▸ PROMPT
Please copy each line below that contains the word "Postman".

== DATA TO PROCESS ==

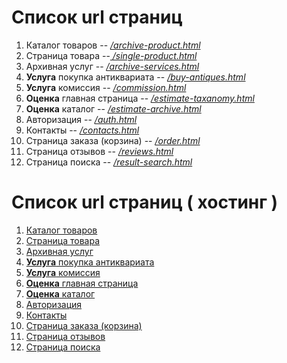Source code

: # Список url страниц

1. Каталог товаров -- <u>_/archive-product.html_</u>
2. Страница товара --<u> _/single-product.html_</u>
3. Архивная услуг -- <u>_/archive-services.html_</u>
4. **Услуга** покупка антиквариата -- <u>_/buy-antiques.html_</u>
5. **Услуга** комиссия -- <u>_/commission.html_</u>
6. **Оценка** главная страница -- <u>_/estimate-taxanomy.html_</u>
7. **Оценка** каталог -- <u>_/estimate-archive.html_</u>
8. Авторизация -- <u>_/auth.html_</u>
9. Контакты -- <u>_/contacts.html_</u>
10. Страница заказа (корзина) -- <u>_/order.html_</u>
11. Страница отзывов -- <u>_/reviews.html_</u>
12. Страница поиска -- <u>_/result-search.html_</u>

# Список url страниц ( хостинг )

1. [Каталог товаров](http://ww2.itsergm9.beget.tech/archive-product.html)
2. [Страница товара](http://ww2.itsergm9.beget.tech/single-product.html)
3. [Архивная услуг](http://ww2.itsergm9.beget.tech/archive-services.html)
4. [**Услуга** покупка антиквариата](http://ww2.itsergm9.beget.tech/buy-antiques.html)
5. [**Услуга** комиссия](http://ww2.itsergm9.beget.tech/commission.html)
6. [**Оценка** главная страница](http://ww2.itsergm9.beget.tech/estimate-taxanomy.html)
7. [ **Оценка** каталог](http://ww2.itsergm9.beget.tech/estimate-archive.html)
8. [Авторизация](http://ww2.itsergm9.beget.tech/auth.html)
9. [Контакты](http://ww2.itsergm9.beget.tech/contacts.html)
10. [Страница заказа (корзина)](http://ww2.itsergm9.beget.tech/order.html)
11. [Страница отзывов](http://ww2.itsergm9.beget.tech/reviews.html)
12. [Страница поиска](http://ww2.itsergm9.beget.tech/result-search.html)
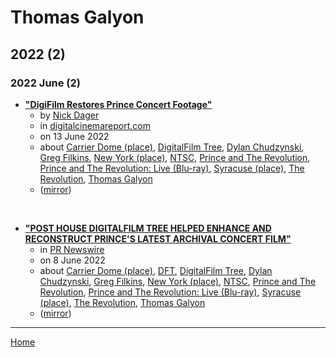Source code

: # Thomas Galyon

## 2022 (2)

### 2022 June (2)

 - [**"DigiFilm Restores Prince Concert Footage"**](https://www.digitalcinemareport.com/news/digifilm-restores-prince-concert-footage)
    - by [Nick Dager](../../authors/nick-dager/index.md)
    - in [digitalcinemareport.com](../../publications/a-e/digitalcinemareport-com/index.md)
    - on 13 June 2022
    - about [Carrier Dome (place)](../../topics/place/carrier-dome/index.md), [DigitalFilm Tree](../../topics/digitalfilm-tree/index.md), [Dylan Chudzynski](../../topics/dylan-chudzynski/index.md), [Greg Filkins](../../topics/greg-filkins/index.md), [New York (place)](../../topics/place/new-york/index.md), [NTSC](../../topics/ntsc/index.md), [Prince and The Revolution](../../topics/prince-and-the-revolution/index.md), [Prince and The Revolution: Live (Blu-ray)](../../topics/blu-ray/prince-and-the-revolution-live/index.md), [Syracuse (place)](../../topics/place/syracuse/index.md), [The Revolution](../../topics/the-revolution/index.md), [Thomas Galyon](../../topics/thomas-galyon/index.md)
    - ([mirror](https://web.archive.org/web/*/https://www.digitalcinemareport.com/news/digifilm-restores-prince-concert-footage))

<br />

 - [**"POST HOUSE DIGITALFILM TREE HELPED ENHANCE AND RECONSTRUCT PRINCE'S LATEST ARCHIVAL CONCERT FILM"**](https://www.prnewswire.com/news-releases/post-house-digitalfilm-tree-helped-enhance-and-reconstruct-princes-latest-archival-concert-film-301564401.html)
    - in [PR Newswire](../../publications/p-t/pr-newswire/index.md)
    - on 8 June 2022
    - about [Carrier Dome (place)](../../topics/place/carrier-dome/index.md), [DFT](../../topics/dft/index.md), [DigitalFilm Tree](../../topics/digitalfilm-tree/index.md), [Dylan Chudzynski](../../topics/dylan-chudzynski/index.md), [Greg Filkins](../../topics/greg-filkins/index.md), [New York (place)](../../topics/place/new-york/index.md), [NTSC](../../topics/ntsc/index.md), [Prince and The Revolution](../../topics/prince-and-the-revolution/index.md), [Prince and The Revolution: Live (Blu-ray)](../../topics/blu-ray/prince-and-the-revolution-live/index.md), [Syracuse (place)](../../topics/place/syracuse/index.md), [The Revolution](../../topics/the-revolution/index.md), [Thomas Galyon](../../topics/thomas-galyon/index.md)
    - ([mirror](https://web.archive.org/web/*/https://www.prnewswire.com/news-releases/post-house-digitalfilm-tree-helped-enhance-and-reconstruct-princes-latest-archival-concert-film-301564401.html))

----

[Home](../index.md)
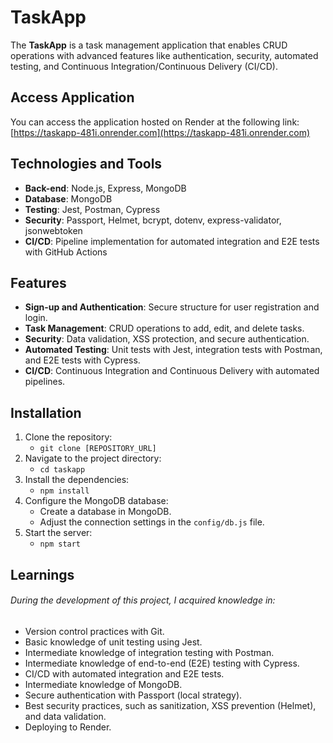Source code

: # TaskApp
The **TaskApp** is a task management application that enables CRUD operations with advanced features like authentication, security, automated testing, and Continuous Integration/Continuous Delivery (CI/CD).

## Access Application
You can access the application hosted on Render at the following link: [https://taskapp-481i.onrender.com](https://taskapp-481i.onrender.com)

## Technologies and Tools
- **Back-end**: Node.js, Express, MongoDB
- **Database**: MongoDB
- **Testing**: Jest, Postman, Cypress
- **Security**: Passport, Helmet, bcrypt, dotenv, express-validator, jsonwebtoken
- **CI/CD**: Pipeline implementation for automated integration and E2E tests with GitHub Actions

## Features
- **Sign-up and Authentication**: Secure structure for user registration and login.
- **Task Management**: CRUD operations to add, edit, and delete tasks.
- **Security**: Data validation, XSS protection, and secure authentication.
- **Automated Testing**: Unit tests with Jest, integration tests with Postman, and E2E tests with Cypress.
- **CI/CD**: Continuous Integration and Continuous Delivery with automated pipelines.

## Installation
1) Clone the repository:
   - `git clone [REPOSITORY_URL]`
2) Navigate to the project directory:
   - `cd taskapp`
3) Install the dependencies:
   - `npm install`
4) Configure the MongoDB database:
   - Create a database in MongoDB.
   - Adjust the connection settings in the `config/db.js` file.
5) Start the server:
   - `npm start`

## Learnings
###### During the development of this project, I acquired knowledge in:
- Version control practices with Git.
- Basic knowledge of unit testing using Jest.
- Intermediate knowledge of integration testing with Postman.
- Intermediate knowledge of end-to-end (E2E) testing with Cypress.
- CI/CD with automated integration and E2E tests.
- Intermediate knowledge of MongoDB.
- Secure authentication with Passport (local strategy).
- Best security practices, such as sanitization, XSS prevention (Helmet), and data validation.
- Deploying to Render.
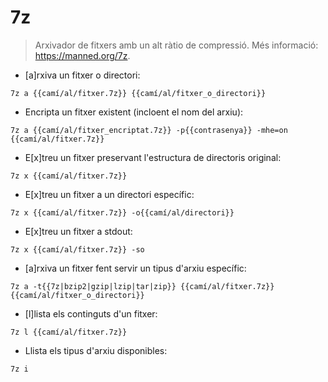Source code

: # 7z

> Arxivador de fitxers amb un alt ràtio de compressió.
> Més informació: <https://manned.org/7z>.

- [a]rxiva un fitxer o directori:

`7z a {{camí/al/fitxer.7z}} {{camí/al/fitxer_o_directori}}`

- Encripta un fitxer existent (incloent el nom del arxiu):

`7z a {{camí/al/fitxer_encriptat.7z}} -p{{contrasenya}} -mhe=on {{camí/al/fitxer.7z}}`

- E[x]treu un fitxer preservant l'estructura de directoris original:

`7z x {{camí/al/fitxer.7z}}`

- E[x]treu un fitxer a un directori específic:

`7z x {{camí/al/fitxer.7z}} -o{{camí/al/directori}}`

- E[x]treu un fitxer a stdout:

`7z x {{camí/al/fitxer.7z}} -so`

- [a]rxiva un fitxer fent servir un tipus d'arxiu específic:

`7z a -t{{7z|bzip2|gzip|lzip|tar|zip}} {{camí/al/fitxer.7z}} {{camí/al/fitxer_o_directori}}`

- [l]lista els continguts d'un fitxer:

`7z l {{camí/al/fitxer.7z}}`

- Llista els tipus d'arxiu disponibles:

`7z i`
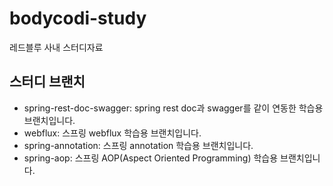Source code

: # bodycodi-study
레드블루 사내 스터디자료

## 스터디 브랜치
* spring-rest-doc-swagger: spring rest doc과 swagger를 같이 연동한 학습용 브랜치입니다.
* webflux: 스프링 webflux 학습용 브랜치입니다.
* spring-annotation: 스프링 annotation 학습용 브랜치입니다.
* spring-aop: 스프링 AOP(Aspect Oriented Programming) 학습용 브랜치입니다.
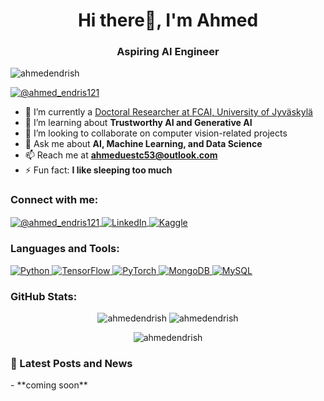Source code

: <h1 align="center">Hi there👋, I'm Ahmed</h1>
<h3 align="center">Aspiring AI Engineer</h3>

<p align="left">
    <img src="https://komarev.com/ghpvc/?username=ahmedendrish&label=Profile%20views&color=0e75b6&style=flat" alt="ahmedendrish" />
</p>

<p align="left">
    <a href="https://twitter.com/@ahmed_endris121" target="blank">
        <img src="https://img.shields.io/twitter/follow/@ahmed_endris121?logo=twitter&style=for-the-badge" alt="@ahmed_endris121" />
    </a>
</p>

- 🔭 I’m currently a [Doctoral Researcher at FCAI, University of Jyväskylä](https://fcai.fi/)
- 🌱 I’m learning about **Trustworthy AI and Generative AI**
- 🌱 I’m looking to collaborate on computer vision-related projects
- 💬 Ask me about **AI, Machine Learning, and Data Science**
- 📫 Reach me at **ahmeduestc53@outlook.com**
- ⚡ Fun fact: **I like sleeping too much**

<h3 align="left">Connect with me:</h3>
<p align="left">
    <a href="https://twitter.com/@ahmed_endris121" target="blank">
        <img align="center" src="https://img.shields.io/twitter/follow/@ahmed_endris121?logo=twitter&style=for-the-badge" alt="@ahmed_endris121" />
    </a>
    <a href="https://linkedin.com/in/ahmed-endris-b99029200/" target="blank">
        <img align="center" src="https://img.shields.io/badge/LinkedIn-0077B5?style=flat&logo=linkedin&logoColor=white" alt="LinkedIn" />
    </a>
    <a href="https://kaggle.com/ahmedendris" target="blank">
        <img align="center" src="https://img.shields.io/badge/Kaggle-20BEFF?style=flat&logo=kaggle&logoColor=white" alt="Kaggle" />
    </a>
</p>

<h3 align="left">Languages and Tools:</h3>
<p align="left">
    <a href="https://www.python.org" target="_blank">
        <img src="https://img.shields.io/badge/Python-3776AB?style=flat&logo=python&logoColor=white" alt="Python" />
    </a>
    <a href="https://www.tensorflow.org" target="_blank">
        <img src="https://img.shields.io/badge/TensorFlow-FF6F20?style=flat&logo=tensorflow&logoColor=white" alt="TensorFlow" />
    </a>
    <a href="https://pytorch.org/" target="_blank">
        <img src="https://img.shields.io/badge/PyTorch-EE4C2C?style=flat&logo=pytorch&logoColor=white" alt="PyTorch" />
    </a>
    <a href="https://www.mongodb.com/" target="_blank">
        <img src="https://img.shields.io/badge/MongoDB-47A248?style=flat&logo=mongodb&logoColor=white" alt="MongoDB" />
    </a>
    <a href="https://www.mysql.com/" target="_blank">
        <img src="https://img.shields.io/badge/MySQL-4479A1?style=flat&logo=mysql&logoColor=white" alt="MySQL" />
    </a>
</p>

<h3 align="left">GitHub Stats:</h3>
<p align="center">
    <img src="https://github-readme-stats.vercel.app/api?username=ahmedendrish&show_icons=true&locale=en" alt="ahmedendrish" />
    <img src="https://github-readme-stats.vercel.app/api/top-langs?username=ahmedendrish&show_icons=true&locale=en&layout=compact" alt="ahmedendrish" />
</p>

<p align="center">
    <img src="https://github-readme-streak-stats.herokuapp.com/?user=ahmedendrish&" alt="ahmedendrish" />
</p>

<h3 align="left">📖 Latest Posts and News</h3>
<!-- LATEST-POSTS-AND-NEWS:START -->
- **coming soon** 
<!-- LATEST-POSTS-AND-NEWS:END -->
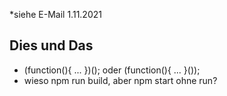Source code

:*siehe E-Mail 1.11.2021
## Dies und Das
* (function(){ ... })(); oder (function(){ ... }());
* wieso npm run build, aber npm start ohne run?
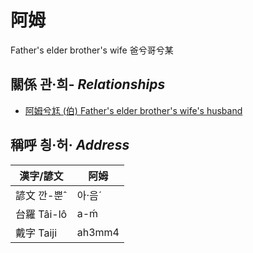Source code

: # 阿姆
Father's elder brother's wife
爸兮哥兮某

## 關係 관·희- _Relationships_

- [阿姆兮尪 (伯) Father's elder brother's wife's husband](member10.md)



## 稱呼 칑·허· _Address_

漢字/諺文 | 阿姆
--- | ---
諺文 깐-뿐ˆ | 아·음ˊ
台羅 Tâi-lô | a-ḿ
戴字 Taiji | ah3mm4


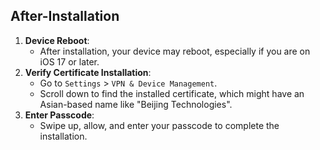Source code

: ## After-Installation

1. **Device Reboot**:
   - After installation, your device may reboot, especially if you are on iOS 17 or later.
2. **Verify Certificate Installation**:
   - Go to `Settings` > `VPN & Device Management`.
   - Scroll down to find the installed certificate, which might have an Asian-based name like "Beijing Technologies".
3. **Enter Passcode**:
   - Swipe up, allow, and enter your passcode to complete the installation.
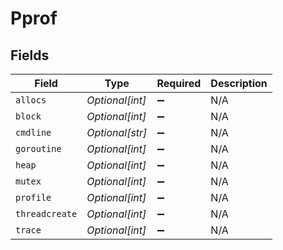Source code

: # Pprof


## Fields

| Field              | Type               | Required           | Description        |
| ------------------ | ------------------ | ------------------ | ------------------ |
| `allocs`           | *Optional[int]*    | :heavy_minus_sign: | N/A                |
| `block`            | *Optional[int]*    | :heavy_minus_sign: | N/A                |
| `cmdline`          | *Optional[str]*    | :heavy_minus_sign: | N/A                |
| `goroutine`        | *Optional[int]*    | :heavy_minus_sign: | N/A                |
| `heap`             | *Optional[int]*    | :heavy_minus_sign: | N/A                |
| `mutex`            | *Optional[int]*    | :heavy_minus_sign: | N/A                |
| `profile`          | *Optional[int]*    | :heavy_minus_sign: | N/A                |
| `threadcreate`     | *Optional[int]*    | :heavy_minus_sign: | N/A                |
| `trace`            | *Optional[int]*    | :heavy_minus_sign: | N/A                |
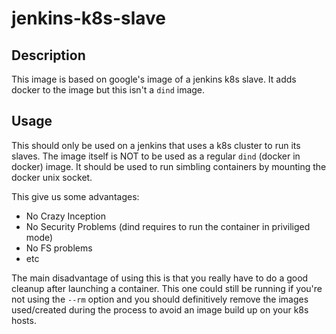 # jenkins-k8s-slave
## Description
This image is based on google's image of a jenkins k8s slave. It adds docker 
to the image but this isn't a `dind` image.
## Usage
This should only be used on a jenkins that uses a k8s cluster to run its slaves.
The image itself is NOT to be used as a regular `dind` (docker in docker) image.
It should be used to run simbling containers by mounting the docker unix socket.

This give us some advantages:
* No Crazy Inception
* No Security Problems (dind requires to run the container in priviliged mode)
* No FS problems
* etc

The main disadvantage of using this is that you really have to do a good cleanup
 after launching a container. This one could still be running if you're not 
using the `--rm` option and you should definitively remove the images 
used/created during the process to avoid an image build up on your k8s hosts.
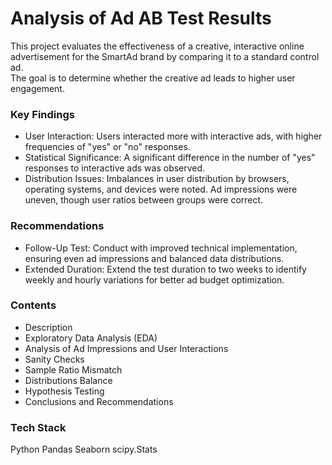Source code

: # Analysis of Ad AB Test Results  

This project evaluates the effectiveness of a creative, interactive online advertisement for the SmartAd brand by comparing it to a standard control ad.  
The goal is to determine whether the creative ad leads to higher user engagement.  

### Key Findings  

- User Interaction: Users interacted more with interactive ads, with higher frequencies of "yes" or "no" responses.
- Statistical Significance: A significant difference in the number of "yes" responses to interactive ads was observed.
- Distribution Issues: Imbalances in user distribution by browsers, operating systems, and devices were noted. Ad impressions were uneven, though user ratios between groups were correct.

### Recommendations  

- Follow-Up Test: Conduct with improved technical implementation, ensuring even ad impressions and balanced data distributions.
- Extended Duration: Extend the test duration to two weeks to identify weekly and hourly variations for better ad budget optimization.

### Contents  

- Description
- Exploratory Data Analysis (EDA)
- Analysis of Ad Impressions and User Interactions
- Sanity Checks
- Sample Ratio Mismatch
- Distributions Balance
- Hypothesis Testing
- Conclusions and Recommendations

### Tech Stack  
Python
Pandas
Seaborn
scipy.Stats
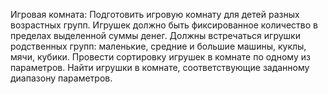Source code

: Игровая комната: Подготовить игровую комнату для детей разных возрастных групп. Игрушек должно быть фиксированное количество в пределах выделенной суммы денег. Должны встречаться игрушки родственных групп: маленькие, средние и большие машины, куклы, мячи, кубики. Провести сортировку игрушек в комнате по одному из параметров. Найти игрушки в комнате, соответствующие заданному диапазону параметров.
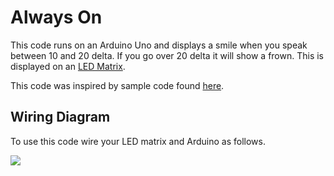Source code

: # Always On

This code runs on an Arduino Uno and displays a smile when you speak between 10 and 20 delta. If you go over 20 delta it will show a frown. This is displayed on an [LED Matrix](https://www.creatroninc.com/product/16x16-led-matrix-board/).

This code was inspired by sample code found [here](https://www.creatroninc.com/download/16x16-LED-Matrix-Board-Demo-Code.zip).

## Wiring Diagram

To use this code wire your LED matrix and Arduino as follows.

<img src="./circuit.svg">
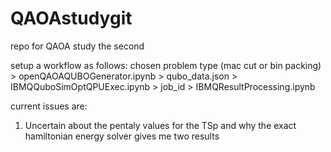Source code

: # QAOAstudygit
repo for QAOA study the second

setup a workflow as follows:
chosen problem type (mac cut or bin packing) > openQAOAQUBOGenerator.ipynb > qubo_data.json > IBMQQuboSimOptQPUExec.ipynb > job_id > IBMQResultProcessing.ipynb

current issues are:
1. Uncertain about the pentaly values for the TSp and why the exact hamiltonian energy solver gives me two results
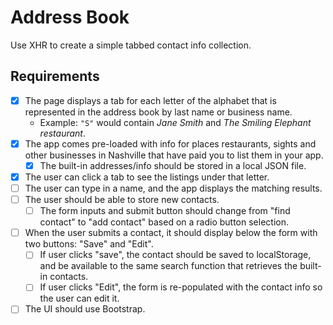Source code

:# Address Book

Use XHR to create a simple tabbed contact info collection.

## Requirements

- [x] The page displays a tab for each letter of the alphabet that is represented in the address book by last name or business name.
    - Example: `"S"` would contain _Jane Smith_ and _The Smiling Elephant restaurant_.
- [x] The app comes pre-loaded with info for places restaurants, sights and other businesses in Nashville that have paid you to list them in your app.
    - [x] The built-in addresses/info should be stored in a local JSON file.
- [x] The user can click a tab to see the listings under that letter.
- [ ] The user can type in a name, and the app displays the matching results.
- [ ] The user should be able to store new contacts.
    - [ ] The form inputs and submit button should change from "find contact" to "add contact" based on a radio button selection.
- [ ] When the user submits a contact, it should display below the form with two buttons: "Save" and "Edit".
    - [ ] If user clicks "save", the contact should be saved to localStorage, and be available to the same search function that retrieves the built-in contacts.
    - [ ] If user clicks "Edit", the form is re-populated with the contact info so the user can edit it.
- [ ] The UI should use Bootstrap.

===

▸ RESULT
- **Testing**: Jest, Postman, Cypress
- **Automated Testing**: Unit tests with Jest, integration tests with Postman, and E2E tests with Cypress.
- Intermediate knowledge of integration testing with Postman.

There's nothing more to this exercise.